The Niles Register was a weekly newspaper founded by Hezekiah Niles in 1811 and was published by Niles or his successors until 1849. It was famous in it’s day for its broad spectrum of news and its completeness, accuracy, fairness and reliability. It contains a treasure-trove of original source material. Paging through one of the editions we stumbled on an article which proposed the production of a facsimile reproduction of the Declaration of Independence. This was to be done by subscription as was common in those times. In other words, the publisher would attempt to get people to sign up in advance to fund the project. The justification for doing it, is what stands out today.

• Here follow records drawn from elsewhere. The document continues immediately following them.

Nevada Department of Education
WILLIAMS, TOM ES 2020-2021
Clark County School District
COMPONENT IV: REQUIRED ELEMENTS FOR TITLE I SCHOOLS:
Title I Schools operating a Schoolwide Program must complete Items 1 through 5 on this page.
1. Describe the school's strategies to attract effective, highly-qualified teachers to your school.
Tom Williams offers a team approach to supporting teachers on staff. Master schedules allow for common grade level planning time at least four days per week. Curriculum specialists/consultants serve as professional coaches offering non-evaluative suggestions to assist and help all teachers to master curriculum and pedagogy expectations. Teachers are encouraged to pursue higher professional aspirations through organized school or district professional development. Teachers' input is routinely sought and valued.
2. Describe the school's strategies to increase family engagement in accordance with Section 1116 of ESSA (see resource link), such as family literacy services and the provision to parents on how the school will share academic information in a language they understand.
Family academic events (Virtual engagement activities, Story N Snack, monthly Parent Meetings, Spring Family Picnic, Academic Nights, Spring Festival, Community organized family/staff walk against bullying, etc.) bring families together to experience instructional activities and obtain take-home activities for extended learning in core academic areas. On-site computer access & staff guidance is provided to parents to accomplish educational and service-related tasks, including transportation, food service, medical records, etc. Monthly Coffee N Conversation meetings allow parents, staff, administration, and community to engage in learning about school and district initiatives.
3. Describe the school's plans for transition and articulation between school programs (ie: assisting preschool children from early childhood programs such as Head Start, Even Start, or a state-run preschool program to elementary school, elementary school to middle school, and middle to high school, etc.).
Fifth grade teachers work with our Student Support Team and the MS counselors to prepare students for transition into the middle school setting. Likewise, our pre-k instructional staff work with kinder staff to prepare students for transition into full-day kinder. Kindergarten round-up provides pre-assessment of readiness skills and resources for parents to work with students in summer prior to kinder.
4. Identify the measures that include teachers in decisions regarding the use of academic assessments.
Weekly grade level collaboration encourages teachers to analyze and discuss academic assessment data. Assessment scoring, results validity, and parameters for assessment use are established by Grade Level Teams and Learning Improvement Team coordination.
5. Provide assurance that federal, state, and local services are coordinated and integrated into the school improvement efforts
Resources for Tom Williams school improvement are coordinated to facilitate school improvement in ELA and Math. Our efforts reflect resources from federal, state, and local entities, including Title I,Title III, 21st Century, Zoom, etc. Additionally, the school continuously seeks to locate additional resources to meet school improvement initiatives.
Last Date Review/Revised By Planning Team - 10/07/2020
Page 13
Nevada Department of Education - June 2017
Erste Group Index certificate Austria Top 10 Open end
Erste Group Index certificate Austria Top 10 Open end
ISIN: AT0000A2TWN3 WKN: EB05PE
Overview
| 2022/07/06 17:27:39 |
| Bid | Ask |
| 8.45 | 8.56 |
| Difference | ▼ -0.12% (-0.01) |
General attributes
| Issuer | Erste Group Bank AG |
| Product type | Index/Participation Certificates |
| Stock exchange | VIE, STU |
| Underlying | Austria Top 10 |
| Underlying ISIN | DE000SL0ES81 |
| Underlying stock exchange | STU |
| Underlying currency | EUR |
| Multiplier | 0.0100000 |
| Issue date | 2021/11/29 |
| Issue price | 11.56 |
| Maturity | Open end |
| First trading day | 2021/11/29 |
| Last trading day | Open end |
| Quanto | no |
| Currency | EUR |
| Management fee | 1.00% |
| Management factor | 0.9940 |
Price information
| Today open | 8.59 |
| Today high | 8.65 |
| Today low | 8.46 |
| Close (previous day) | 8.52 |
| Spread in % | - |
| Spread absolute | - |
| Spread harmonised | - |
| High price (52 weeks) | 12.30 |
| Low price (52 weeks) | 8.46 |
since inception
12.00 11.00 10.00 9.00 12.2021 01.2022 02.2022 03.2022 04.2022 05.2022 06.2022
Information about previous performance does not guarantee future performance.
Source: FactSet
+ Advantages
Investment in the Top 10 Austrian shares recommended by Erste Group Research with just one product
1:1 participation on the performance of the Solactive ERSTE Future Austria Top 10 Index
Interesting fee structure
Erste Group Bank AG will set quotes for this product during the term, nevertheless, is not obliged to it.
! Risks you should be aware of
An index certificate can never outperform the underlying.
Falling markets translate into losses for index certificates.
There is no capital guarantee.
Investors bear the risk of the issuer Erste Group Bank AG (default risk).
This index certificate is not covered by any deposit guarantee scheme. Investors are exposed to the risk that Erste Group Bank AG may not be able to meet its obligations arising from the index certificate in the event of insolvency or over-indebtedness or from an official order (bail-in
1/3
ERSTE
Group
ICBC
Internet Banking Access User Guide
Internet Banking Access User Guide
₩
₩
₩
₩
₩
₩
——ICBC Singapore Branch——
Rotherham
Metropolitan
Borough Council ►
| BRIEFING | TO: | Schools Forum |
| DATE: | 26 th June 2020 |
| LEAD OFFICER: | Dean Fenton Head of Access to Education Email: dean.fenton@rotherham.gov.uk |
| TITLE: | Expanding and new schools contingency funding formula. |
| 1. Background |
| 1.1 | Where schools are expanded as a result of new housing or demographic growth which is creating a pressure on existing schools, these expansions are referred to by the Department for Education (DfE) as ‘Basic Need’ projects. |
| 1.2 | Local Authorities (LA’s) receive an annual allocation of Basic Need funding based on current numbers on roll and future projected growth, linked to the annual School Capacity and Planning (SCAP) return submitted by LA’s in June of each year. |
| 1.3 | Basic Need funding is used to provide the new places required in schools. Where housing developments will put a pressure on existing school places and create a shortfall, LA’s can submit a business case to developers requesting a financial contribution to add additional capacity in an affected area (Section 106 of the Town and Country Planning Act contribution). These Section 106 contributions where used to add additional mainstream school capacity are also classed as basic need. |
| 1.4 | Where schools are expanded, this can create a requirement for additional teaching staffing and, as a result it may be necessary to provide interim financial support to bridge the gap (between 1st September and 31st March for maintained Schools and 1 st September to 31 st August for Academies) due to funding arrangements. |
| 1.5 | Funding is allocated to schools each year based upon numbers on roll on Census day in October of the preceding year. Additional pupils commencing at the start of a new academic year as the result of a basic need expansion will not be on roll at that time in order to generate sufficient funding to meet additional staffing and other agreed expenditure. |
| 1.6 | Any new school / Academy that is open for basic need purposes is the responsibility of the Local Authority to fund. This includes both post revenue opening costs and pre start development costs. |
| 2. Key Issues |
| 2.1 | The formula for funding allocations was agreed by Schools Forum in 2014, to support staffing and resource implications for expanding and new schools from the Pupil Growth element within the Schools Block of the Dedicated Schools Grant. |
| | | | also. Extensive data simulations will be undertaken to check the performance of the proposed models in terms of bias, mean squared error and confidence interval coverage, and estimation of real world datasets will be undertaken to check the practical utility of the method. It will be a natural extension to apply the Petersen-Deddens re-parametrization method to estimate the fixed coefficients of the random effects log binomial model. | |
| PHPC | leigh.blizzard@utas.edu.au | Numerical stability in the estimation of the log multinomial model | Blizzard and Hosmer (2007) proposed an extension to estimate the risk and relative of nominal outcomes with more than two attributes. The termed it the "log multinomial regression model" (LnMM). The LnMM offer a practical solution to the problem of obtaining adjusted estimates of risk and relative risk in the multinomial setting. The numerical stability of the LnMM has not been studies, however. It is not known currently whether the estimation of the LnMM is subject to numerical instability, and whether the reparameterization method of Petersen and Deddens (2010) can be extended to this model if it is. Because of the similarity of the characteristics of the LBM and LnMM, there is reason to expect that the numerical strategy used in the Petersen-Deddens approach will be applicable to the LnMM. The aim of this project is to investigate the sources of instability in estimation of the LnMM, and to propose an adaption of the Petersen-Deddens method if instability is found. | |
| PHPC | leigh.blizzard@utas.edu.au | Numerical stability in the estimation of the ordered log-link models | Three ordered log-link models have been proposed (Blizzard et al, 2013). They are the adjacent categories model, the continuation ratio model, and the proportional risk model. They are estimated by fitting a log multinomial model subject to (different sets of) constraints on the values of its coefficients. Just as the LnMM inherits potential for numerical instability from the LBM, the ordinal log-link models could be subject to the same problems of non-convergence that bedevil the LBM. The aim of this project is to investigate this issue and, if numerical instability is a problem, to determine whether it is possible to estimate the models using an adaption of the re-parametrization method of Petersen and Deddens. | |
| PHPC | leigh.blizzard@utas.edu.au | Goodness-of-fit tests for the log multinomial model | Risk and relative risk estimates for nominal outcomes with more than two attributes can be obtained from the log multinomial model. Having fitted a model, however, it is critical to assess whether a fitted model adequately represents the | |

We are firmly persuaded that the more the principles of our Declaration of Independence are spread out before the eyes of the world, the more they will be admired, by foreign nations as well as our own: and every innocent and honest device that may serve to attract attention toward them will serve, also, to promote the great cause of public liberty.
The article points out that these document facsimiles will serve both as works of art and instruction.
It will associate the pleasurable ideas of elegance and ornament, with the history of the transaction itself, and familiarize those principles which form, or ought to form, the very bond and cement of political society.
In offering an artistically pleasing facsimile of the Declaration of Independence, Niles sought to promote its ideas. This blog and countless similar endeavors are modern reminders of first principles.
“Ideas have Consequences,” Richard Weaver wrote 63 years ago. We can only suppose Niles would also have agreed with other sentiments voiced by Weaver.
The past shows unvaryingly that when a people’s freedom disappears, it goes not with a bang, but in silence amid the comfort of being cared for. That is the dire peril in the present trend toward statism. If freedom is not found accompanied by a willingness to resist, and to reject favors, rather than to give up what is intangible but precarious, it will not long be found at all.